The goal of this proposal is to optimize engineered intracellular antibodies (intrabodies) as novel clinical reagents and drug discovery tools for the treatment of Huntington's Disease (HD), with broad, long-term relevance to other neurodegenerative disorders caused by misfolded proteins. Intrabodies use the target specificity of antibodies to form complexes with intracellular proteins, and are already in clinical trials for treatment of cancers and AIDS. The research design starts with in vivo testing with a single-chain Fv anti-huntingtin (htt) intrabody (scFv C4) that has shown significant rescue of HD phenotypes in cell lines, organotypic slice cultures and a Drosophila HD model; plus a newer single domain intrabody (VL 12.3)that shows even stronger anti-htt aggregation properties in situ. Delivery of the intrabody genes will utilize a non-primate lentivirus, Equine Infectious Anemia Virus (EIAV), with either a VSVG or Rabies-g envelope, as one gene therapy vector, with some experiments to compare with delivery using AAV vectors provided by a collaborator. Quantitative assays of abnormal nuclear htt accumulation and aggregation, DARPP- 32 levels, and open field activity behavior will be used to assess the efficacy of the intrabodies delivered to the brains of Exon 1 transgenic (R6/1) and Hdh knock-in (Q111) mouse models on the same inbred genetic background. Simultaneously, screening and testing of a small pool of newer intrabodies will be done using anti-aggregation, protection, and toxicity assays in neuronal cell lines. The most successful of the new intrabodies will then be tested as above. If correction is incomplete with individual intrabodies, combination therapies will be tested in cells and in vivo. At the end of these studies, we will have established the optimal characteristics of intrabodies for eventual HD therapeutics and further drug discovery. These approaches should also be generally applicable for other neurodegenerative diseases that result from abnormal protein folding and accumulation, including Alzheimer's, Parkinson's, and prion diseases.

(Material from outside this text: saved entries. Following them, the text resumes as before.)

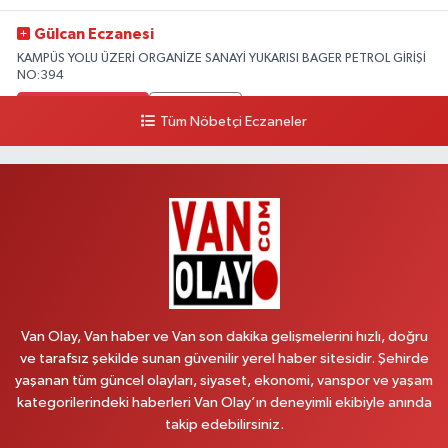
Gülcan Eczanesi
KAMPÜS YOLU ÜZERİ ORGANİZE SANAYİ YUKARISI BAGER PETROL GİRİŞİ
NO:394
0 (533) 348 25 87
Yol Tarifi Al
Tüm Nöbetçi Eczaneler
Lütfiye Hanım Eczanesi
BAHÇİVAN MAH.15 TEMMUZ ŞEHİTLERİ CAD.NO:36B ÖZEL LOKMAN
HEKİM HASTANESİ ACİL KARŞISI
0 (501) 048 96 88
Yol Tarifi Al
Emek Eczanesi
MAHMUDİYE MAH.ATATÜRK CAD.NO:17B
Van Olay, Van haber ve Van son dakika gelişmelerini hızlı, doğru
0 (531) 621 69 65
Yol Tarifi Al
ve tarafsız şekilde sunan güvenilir yerel haber sitesidir. Şehirde
yaşanan tüm güncel olayları, siyaset, ekonomi, vanspor ve yaşam
Onay Eczanesi
kategorilerindeki haberleri Van Olay’ın deneyimli ekibiyle anında
MERAŞEL FEVZİ ÇAKMAK CAD. KÜLTÜR SARAYI KIZILAY KAN MERKEZİ
takip edebilirsiniz.
KARŞISI DIŞ KAPI NO:25B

该提案的目的是将工程的细胞内抗体（内形态）优化为新颖 用于治疗亨廷顿氏病（HD）的临床试剂和药物发现工具， 与错误折叠蛋白引起的其他神经退行性疾病的长期相关性。 遗嘱内的使用抗体的靶特异性与细胞内蛋白质形成复合物，并且 已经在临床试验中进行癌症和艾滋病的治疗。研究设计始于 用单链FV抗狩猎蛋白（HTT）内遗嘱（SCFV C4）进行体内测试，已显示 细胞系，器官型切片和果蝇HD中高清表型的大量营救 模型;加上一个较新的单域内部遗嘱（VL 12.3），显示出更强的抗HTT 原位聚集属性。递送基因的递送将利用非青春期的慢病毒， 马有VSVG或Rabies-G信封，作为一种基因，马传染性贫血病毒（EIAV） 治疗载体，进行了一些实验，可以与AAV向量进行比较 合作者。异常核HTT积累和聚集的定量测定，darpp- 32个级别，开放式活动行为将用于评估内际的功效 传递到外显子1转基因（R6/1）和HDH敲入（Q111）鼠标模型的大脑 相同的近交遗传背景。同时筛选和测试一小部分新池 内部将使用抗聚集，保护和毒性测定在神经元细胞中进行 线。然后，最成功的新体内形态将如上测试。如果校正是 与单个内形式不完整，组合疗法将在细胞和体内进行测试。在 这些研究的终结，我们将确定内构的最佳特征 最终的高清治疗和进一步的药物发现。这些方法也应该通常 适用于由异常蛋白质折叠和 累积，包括阿尔茨海默氏症，帕金森氏症和病毒疾病。